Measurement and simulation of climate inside Almerı́a-type greenhouses using computational fluid dynamics

In this paper, the effect of wind speed on the natural ventilation of an Almerı́a-type greenhouse is analysed by means of computational fluid dynamics (CFD), using the commercial program ANSYS/FLOTRAN v6.1 based on the finite elements method. The experiment was carried out in an Almerı́a-type greenhouse equipped with top and side ventilation. The vertical profiles of air velocity were measured with a hot bulb anemometer and visualised by means of a smoke tracing technique. The airflow through the insect-proof screens and the crop were described by means of an approach to porous media. Two-dimensional simulations in a steady state, which described the turbulent transfers by means of the standard K−ε turbulence model, were also carried out. Cooler, denser air entered through sidewall openings and left the greenhouse through the roof window when the wind speed exceeded 1 m s−1. The importance of roof ventilators for efficient ventilation in Almerı́a-type greenhouses was observed.
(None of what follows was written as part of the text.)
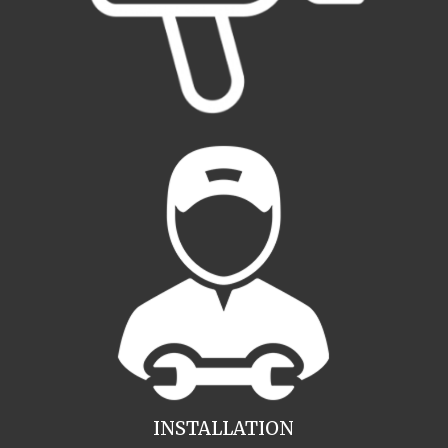
INSTALLATION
The air temperature distribution shows a gradient from the sidewalls towards the centre of the greenhouse due to the movement of the hot air rising towards the roof vent, and a vertical gradient due to the movement of the air above the surface of the ground absorbing solar energy at floor-level. Maximum air velocity inside the greenhouse was reached near the side vents, with the lowest values observed in the middle of the greenhouse. The velocity decrease produced in the windward opening between the outside and inside of the greenhouse was 75–85% in every case. The air velocity in the leeward area remained more or less constant around 0.3 m s−1, as result of the “chimney effect”. The model was verified by comparing the numerical results with experimental data. The differences between values predicted by the CFD models and those measured were from 0.0 to 0.36 m s−1 for air velocities, and from 0.1 to 2.1 °C for air temperatures.